Registriert: 31.01.07, 15:01
Beiträge: 10808
Wohnort: 87727 Babenhausen ( Schwaben)
Guten Tag,
da Ihr Mann noch keine neurologischen Ausfälle hat, denke ich auch, dass eine OP momentan in keinster Weise gerechtfertigt wäre.
Mit Ausnahme von Kniebeugen ( ohne Hantel) und Rudern belasten alle anderen Übungen die gesamte Wirbelsäule, wenn auch zum Teil mehr oder weniger die HWS.

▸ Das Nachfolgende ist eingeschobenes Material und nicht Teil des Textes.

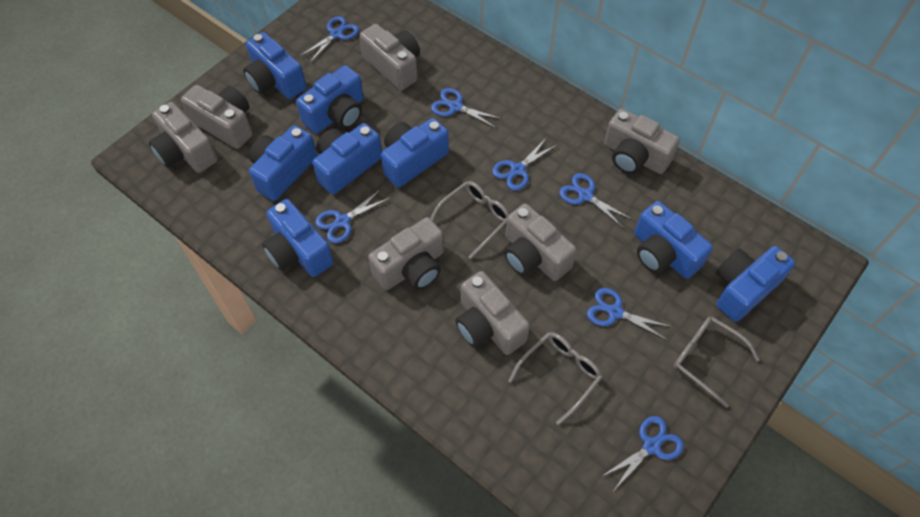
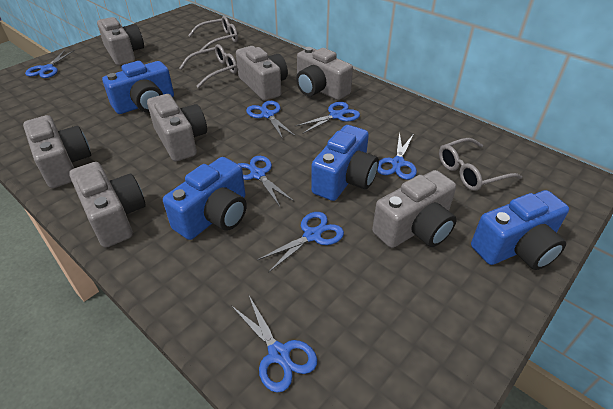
blue camera: 8 -> 4

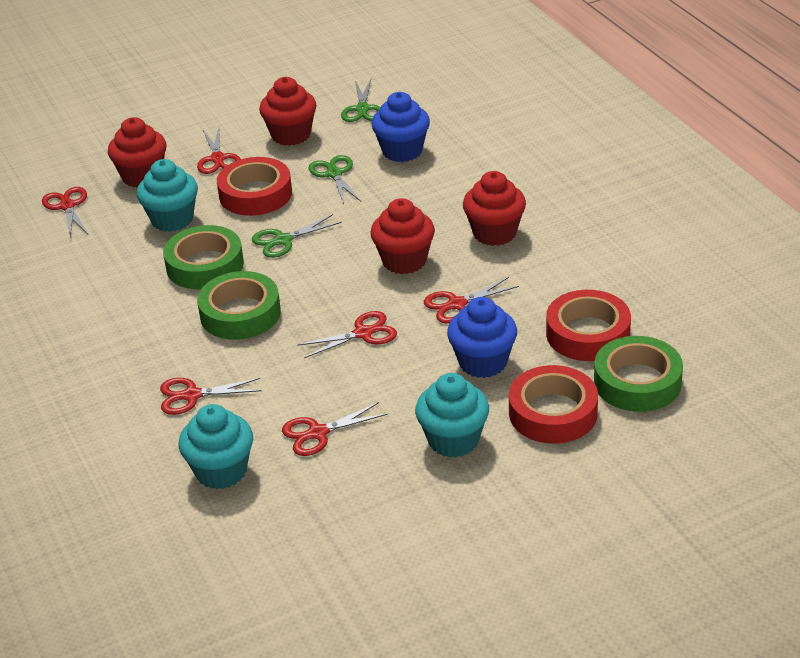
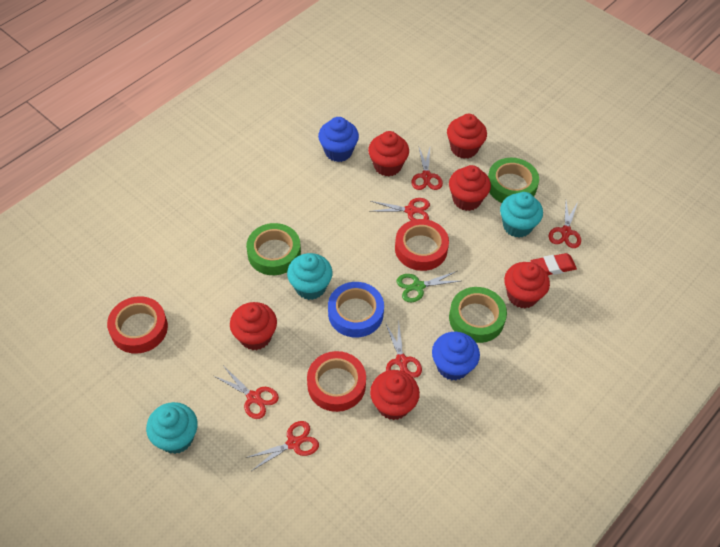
blue tape: 0 -> 1
green scissors: 3 -> 1
red cupcake: 4 -> 6
red eraser: 0 -> 1

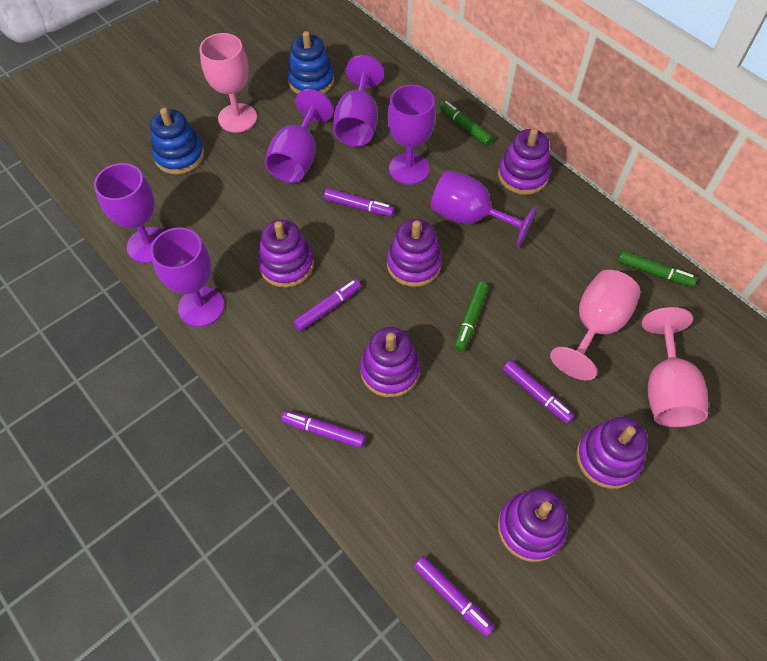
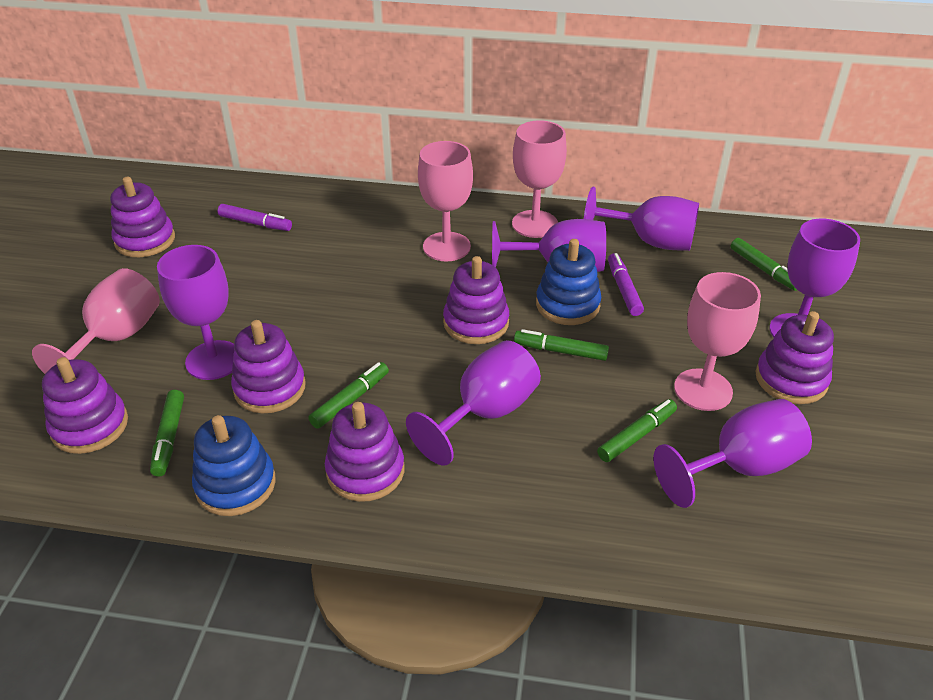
green marker: 3 -> 5
pink goblet: 3 -> 4
purple marker: 5 -> 2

Ich schließe mich als Sportmediziner dem Rat des Orthopäden an und rate darüber hinaus,
Maximalkrafttrainung ist kontraindiziert, zum Teil belasten gewisse Übungen in seinem Programm die HWS enorm ( z.B. Military press).
Ein echter Prolaps ist relativ selten, am häufigsten ist bei obiger Erkrankung eine sogenannte Cervikobrachialgie. Dennoch ist Vorsicht geboten und wenn schon Training, aus welchen Gründen auch immer ,sein muß, dann würde ich nicht mehr als mit 50 % der bisherigen Intensität üben.
Viele Orthopäden haben auch die Zusatzbezeichnung " Sportmedizin" ( als Frauenarzt bin ich da eine Ausnahme), dort kann er sich detaillierten Rat holen.

_________________
Grüße Dr. Fischer
Unter Bezugnahme auf § 7 (3) der Berufsordnung für Ärzte ist mein Beitrag eine Stellungnahme,die auf den vorliegenden Angaben beruht .Sie ersetzt aber nicht die persönliche Beratung, Untersuchung und Behandlung durch Ihren Arzt.